--- Data extracts Enclosed Below ---

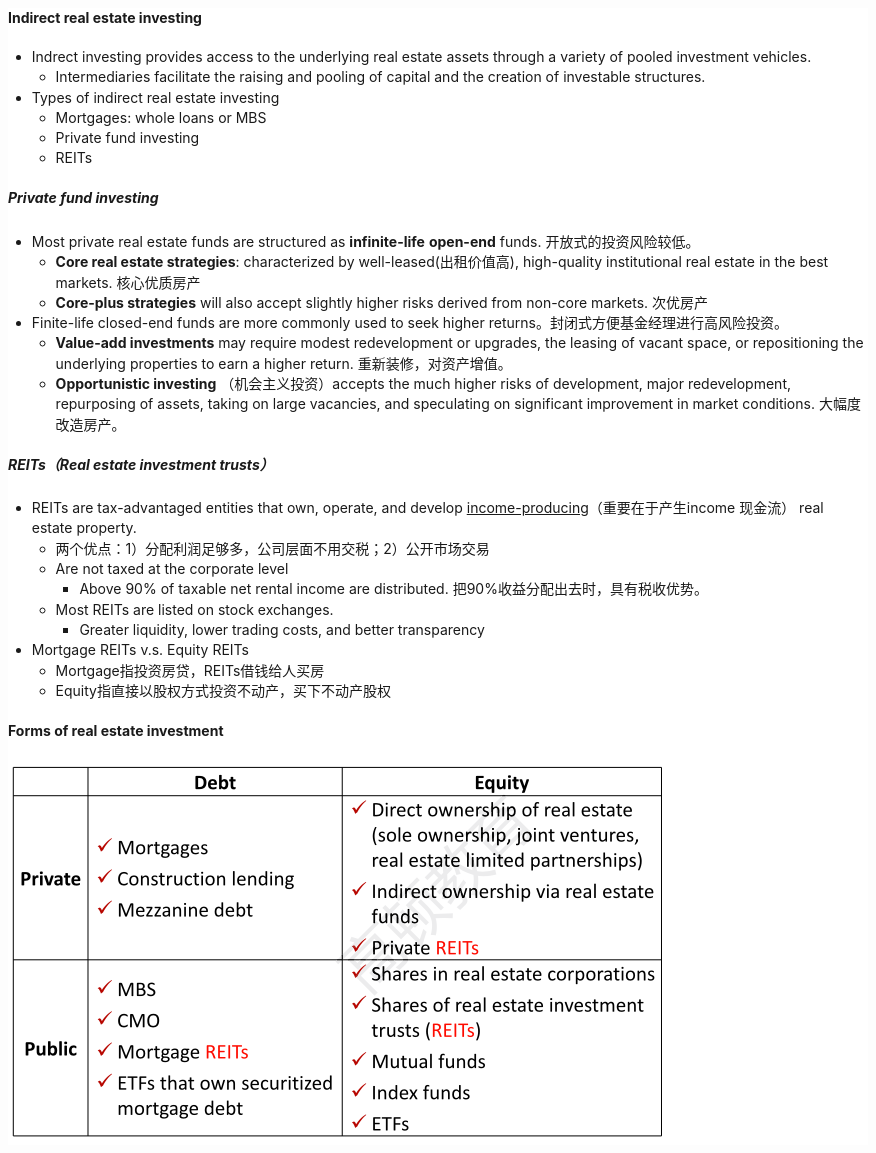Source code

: #### Indirect real estate investing

- Indrect investing provides access to the underlying real estate assets through a variety of pooled investment vehicles.
  - Intermediaries facilitate the raising and pooling of capital and the creation of investable structures.
- Types of indirect real estate investing
  - Mortgages: whole loans or MBS
  - Private fund investing
  - REITs

##### Private fund investing

- Most private real estate funds are structured as **infinite-life** **open-end** funds. 开放式的投资风险较低。
  - **Core real estate strategies**: characterized by well-leased(出租价值高), high-quality institutional real estate in the best markets. 核心优质房产
  - **Core-plus strategies** will also accept slightly higher risks derived from non-core markets. 次优房产
- Finite-life closed-end funds are more commonly used to seek higher returns。封闭式方便基金经理进行高风险投资。
  - **Value-add investments** may require modest redevelopment or upgrades, the leasing of vacant space, or repositioning the underlying properties to earn a higher return. 重新装修，对资产增值。
  - **Opportunistic investing** （机会主义投资）accepts the much higher risks of development, major redevelopment, repurposing of assets, taking on large vacancies, and speculating on significant improvement in market conditions. 大幅度改造房产。

##### REITs（Real estate investment trusts）

- REITs are tax-advantaged entities that own, operate, and develop <u>income-producing</u>（重要在于产生income 现金流） real estate property.
  - 两个优点：1）分配利润足够多，公司层面不用交税；2）公开市场交易
  - Are not taxed at the corporate level
    - Above 90% of taxable net rental income are distributed. 把90%收益分配出去时，具有税收优势。
  - Most REITs are listed on stock exchanges.
    - Greater liquidity, lower trading costs, and better transparency
- Mortgage REITs v.s. Equity REITs
  - Mortgage指投资房贷，REITs借钱给人买房
  - Equity指直接以股权方式投资不动产，买下不动产股权

#### Forms of real estate investment

![image-20230625162550959](./assets/image-20230625162550959.png)
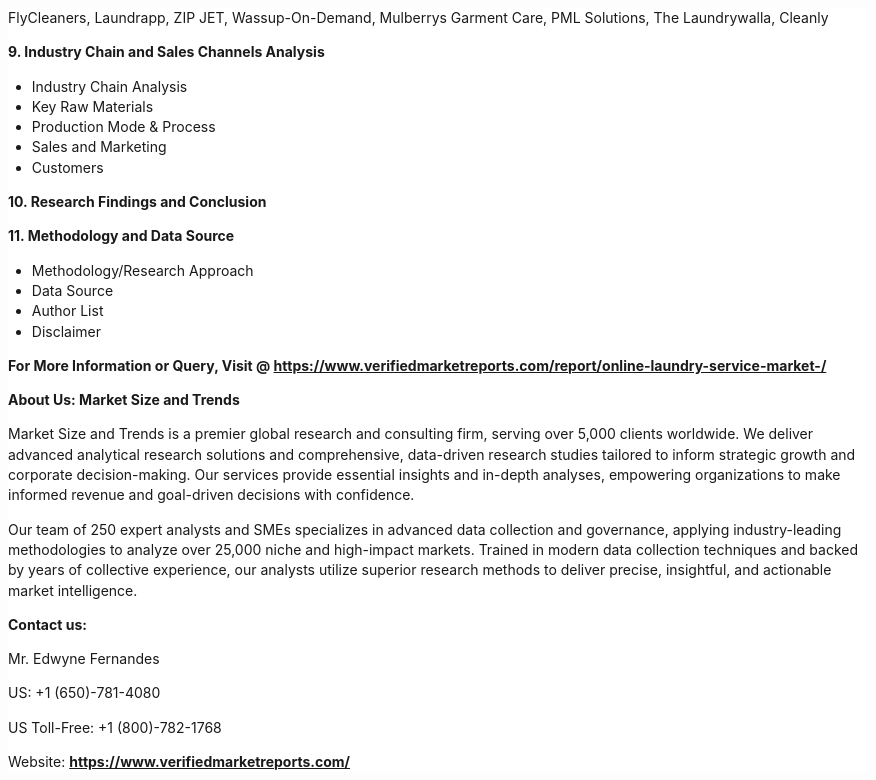 FlyCleaners, Laundrapp, ZIP JET, Wassup-On-Demand, Mulberrys Garment Care, PML Solutions, The Laundrywalla, Cleanly</strong></p><p><strong>9. Industry Chain and Sales Channels Analysis</strong></p><ul><li>Industry Chain Analysis</li><li>Key Raw Materials</li><li>Production Mode &amp; Process</li><li>Sales and Marketing</li><li>Customers</li></ul><p><strong>10. Research Findings and Conclusion</strong></p><p><strong>11. Methodology and Data Source</strong></p><ul><li>Methodology/Research Approach</li><li>Data Source</li><li>Author List</li><li>Disclaimer</li></ul></p><p><strong>For More Information or Query, Visit @ <a href="https://www.verifiedmarketreports.com/report/online-laundry-service-market-/">https://www.verifiedmarketreports.com/report/online-laundry-service-market-/</a></strong></p><p><strong>About Us: Market Size and Trends</strong></p><p>Market Size and Trends is a premier global research and consulting firm, serving over 5,000 clients worldwide. We deliver advanced analytical research solutions and comprehensive, data-driven research studies tailored to inform strategic growth and corporate decision-making. Our services provide essential insights and in-depth analyses, empowering organizations to make informed revenue and goal-driven decisions with confidence.</p><p>Our team of 250 expert analysts and SMEs specializes in advanced data collection and governance, applying industry-leading methodologies to analyze over 25,000 niche and high-impact markets. Trained in modern data collection techniques and backed by years of collective experience, our analysts utilize superior research methods to deliver precise, insightful, and actionable market intelligence.</p><p><strong>Contact us:</strong></p><p>Mr. Edwyne Fernandes</p><p>US: +1 (650)-781-4080</p><p>US Toll-Free: +1 (800)-782-1768</p><p>Website: <strong><a href="https://www.verifiedmarketreports.com/">https://www.verifiedmarketreports.com/</a></strong></p>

--- End of Enclosed Data extracts ---

Lay out the listing as a JSON list of strings, one string per line, from its first line through the line containing "##### Private fund investing", inclusive. Skip blank lines and omit the pictures.

[
  "Source code",
  ": #### Indirect real estate investing",
  "- Indrect investing provides access to the underlying real estate assets through a variety of pooled investment vehicles.",
  "  - Intermediaries facilitate the raising and pooling of capital and the creation of investable structures.",
  "- Types of indirect real estate investing",
  "  - Mortgages: whole loans or MBS",
  "  - Private fund investing",
  "  - REITs",
  "##### Private fund investing"
]